Anweisung:
Gib aus dem Textauszug über Tattoo-Studios den Abschnitt wortgetreu wieder, der bei den Worten „Ein Tattoo-Studio muss“ einsetzt und nach „auch reichweitenstärkere Maßnahmen.“ endet.

Ein Tattoo-Studio muss ein Ort sein, an dem sich jede*r wohlfühlt, das Machtverhältnis nicht ausgenutzt wird und die emotionale sowie körperliche Unversehrtheit – abgesehen von der professionellen Tätowierung natürlich – gewahrt werden. Dafür tragen Artists ihren Kund*innen gegenüber eine große Verantwortung.
Nun gibt es in der Branche jedoch auch Menschen, die ihre Machtposition ausnutzen und ihre Kund*innen beleidigen, diskriminieren, belästigen oder missbrauchen. Da Kund*innen vor genau diesen Erfahrungen geschützt werden sollten, sind solche Tätowierer*innen für die Branche nicht tragbar. Seit Jahren versucht die Szene über Mund-zu-Mund-Propaganda Kund*innen und Kolleg*innen vor diesen Tätowierer*innen zu warnen. Doch in Zeiten von Social Media gibt es mittlerweile auch reichweitenstärkere Maßnahmen.

Angezeigte Daten:
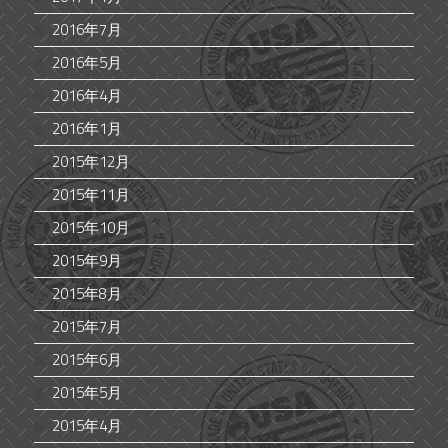
2016年7月
2016年5月
2016年4月
2016年1月
2015年12月
2015年11月
2015年10月
2015年9月
2015年8月
2015年7月
2015年6月
2015年5月
2015年4月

Ergebnis:
Ein Tattoo-Studio muss ein Ort sein, an dem sich jede*r wohlfühlt, das Machtverhältnis nicht ausgenutzt wird und die emotionale sowie körperliche Unversehrtheit – abgesehen von der professionellen Tätowierung natürlich – gewahrt werden. Dafür tragen Artists ihren Kund*innen gegenüber eine große Verantwortung.
Nun gibt es in der Branche jedoch auch Menschen, die ihre Machtposition ausnutzen und ihre Kund*innen beleidigen, diskriminieren, belästigen oder missbrauchen. Da Kund*innen vor genau diesen Erfahrungen geschützt werden sollten, sind solche Tätowierer*innen für die Branche nicht tragbar. Seit Jahren versucht die Szene über Mund-zu-Mund-Propaganda Kund*innen und Kolleg*innen vor diesen Tätowierer*innen zu warnen. Doch in Zeiten von Social Media gibt es mittlerweile auch reichweitenstärkere Maßnahmen.